Dirhinus giffardii Silvestri

For additional information, see the Dirhinus page.
Like all other members of the genus Dirhinus, D. giffardii can be recognized by the antennae, which are inserted in a deep concavity formed by two ridges extending out from the face (Figs. 1-3). In dorsal view, these appear as two horn-like protruberances.
1. Dirhinus gi...
2. Dirhinus giffardii head: later...
3. Dirhinus giffardii habitus: lat...
Diagnosis and Relationships
Relationships largely unknown; the species is in need of revision. Boucek and Narendran (1981) revised the species of Dirhinus from India, and synonymized several species under the name Dirhinus anthracia Walker based in part on the fact that previous authors treating regional faunas had overlooked the cosmopolitan distribution of this species.

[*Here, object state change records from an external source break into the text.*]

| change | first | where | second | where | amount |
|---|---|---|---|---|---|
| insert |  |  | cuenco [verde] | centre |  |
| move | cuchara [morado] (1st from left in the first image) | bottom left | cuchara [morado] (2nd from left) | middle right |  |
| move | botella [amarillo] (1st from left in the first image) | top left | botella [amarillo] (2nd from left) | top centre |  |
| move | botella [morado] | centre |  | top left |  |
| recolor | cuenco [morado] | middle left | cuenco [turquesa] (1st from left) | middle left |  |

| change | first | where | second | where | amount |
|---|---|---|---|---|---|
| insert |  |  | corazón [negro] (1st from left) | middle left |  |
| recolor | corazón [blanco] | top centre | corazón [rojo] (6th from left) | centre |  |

There is a good possibility that at least some of the material previously determined as Dirhinus giffardii is in fact D. anthracia.
Originally described from Nigeria (Silvestri 1914).

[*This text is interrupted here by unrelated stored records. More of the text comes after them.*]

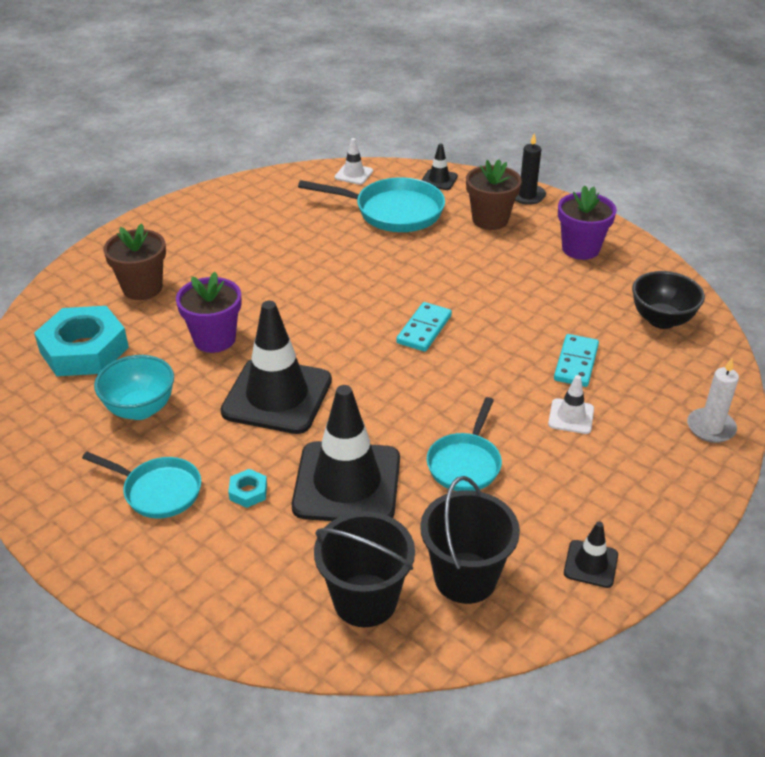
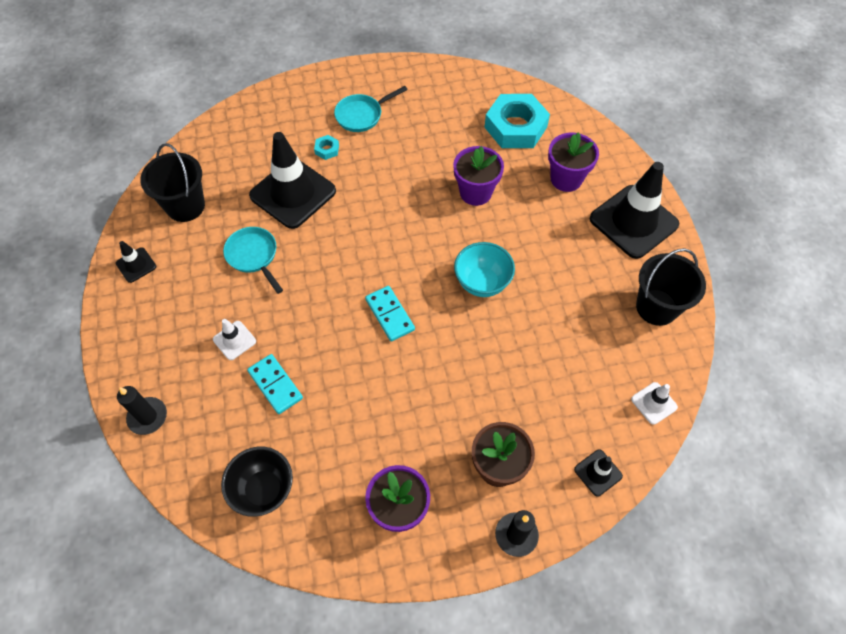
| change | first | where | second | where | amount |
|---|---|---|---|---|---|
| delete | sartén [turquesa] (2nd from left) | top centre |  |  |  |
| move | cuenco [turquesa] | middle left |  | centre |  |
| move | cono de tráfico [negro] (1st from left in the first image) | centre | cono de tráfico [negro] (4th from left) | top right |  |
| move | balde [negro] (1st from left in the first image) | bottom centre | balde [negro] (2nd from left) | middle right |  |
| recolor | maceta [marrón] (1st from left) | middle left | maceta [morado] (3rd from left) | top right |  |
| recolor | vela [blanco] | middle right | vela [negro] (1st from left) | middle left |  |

Subsequently introduced to Hawaii (Purcell 1998) and Israel (Rivnay 1968).
There is also a report of breeding this species on dacines in Pakistan (Ahmad et al. 1975).

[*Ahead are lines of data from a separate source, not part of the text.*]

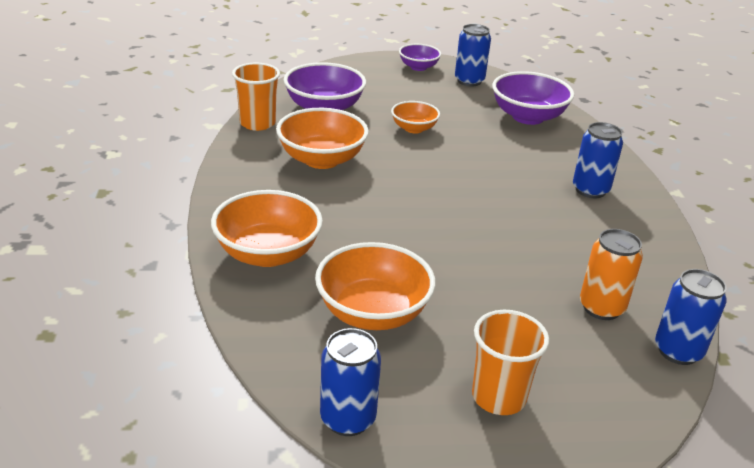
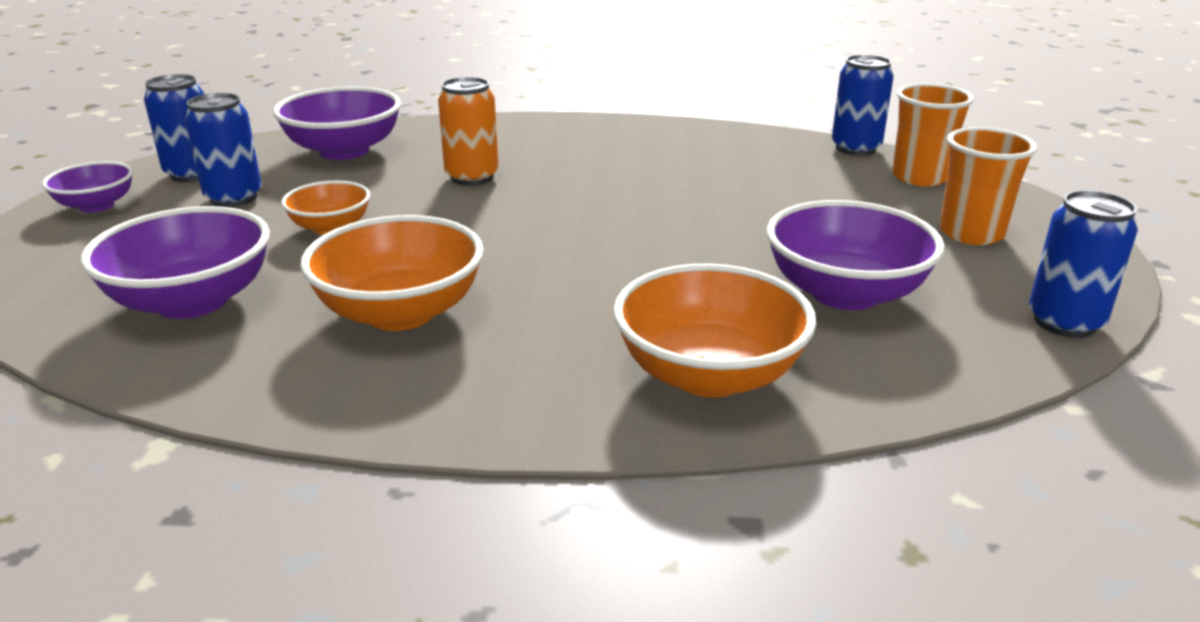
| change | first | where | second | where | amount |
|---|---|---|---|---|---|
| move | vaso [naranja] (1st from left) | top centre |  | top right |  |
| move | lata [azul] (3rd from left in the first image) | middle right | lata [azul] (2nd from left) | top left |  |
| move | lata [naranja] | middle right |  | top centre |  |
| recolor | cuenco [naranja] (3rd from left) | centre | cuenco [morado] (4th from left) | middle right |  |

No referenced distribution records have been added to the database for this OTU.
Biology / Hosts
Originally reared from Ceratitis anonae Graham in Nigeria and propagated on medfly, Ceratitis capitata (Silvestri 1914). Dirhinus giffardii is a generalist parasitoid known to attack a wide variety of other fruit-infesting tephritids including Anastrepha obliqua (Macquart), A. suspensa (Loew), Ceratitis rosa Karsch, Bactrocera cucurbitae (Coquillett), B. demmerezi (Bezzi), B. dorsalis (Hendel), B. oleae (Rossi), B. passiflorae (Froggatt), Neoceratitis cyanescens (Bezzi), B. tryoni (Froggatt), and Toxotrypana curvicauda Gerstaecker (Noyes’ Universal Chalcidoidea database, but updated here for nomenclature of hosts).
Biology and Behavior
An ectoparasitoid of tephritid fruit fly pupae, female Dirhinus giffardii pierce the puparial wall and oviposit onto the host pupa (Silvestri 1914). The host continues to develop until the parasitoid larva hatches, at which time the host is paralyzed and consumed by the larva. Wang and Messing (2004) provide evidence that in laboratory settings D. giffardii females prefer to attack larger host species when given a choice, resulting in larger parasitoid offspring. The fitness gained by the offspring in foraging efficiency due to larger size did not appear to come at the cost of development time or survival. See also Wang and Messing (2004a).
Biology - Host Range Testing
Dirhinus giffardii has also been reported to attack other parasitoids, including Fopius vandenboschi (Dresner 1954) creating a concern about the potential impact of introduced D. giffardii on nontarget species. In additional laboratory studies, Wang and Messing (2004), studied the ability of Dirhinus giffardii to attack parasitoids used for biological control in Hawaii, including Fopius arisanus (Sonan), Diachasmimorpha longicaudata (Ashmead), Diachasmimorpha tryoni (Cameron), and Psyttalia incisi (Silvestri). They found that D. giffardii readily hyperparasitizes Ceratitis capitata previously parasitized by any of the 4 parasitoid species. However, when given a choice D. gifffardii females preferred to oviposit in unparasitized fly pupae. This preference was correlated with greater overall fitness experienced by the parasitoid offspring reared on the primary host.
Biological Control
Dirhinus giffardii (Silvestri) was brought from Africa to Hawaii by Silvestri (1914). In Hawaii, it was propagated, released, and became established on medfly, Ceratitis capitata. Later (1971), this species was introduced as a biological control agent in Bolivia against medfly (Bennett and Squire 1972). It has also been released in China (Chitung Chen, personal communication).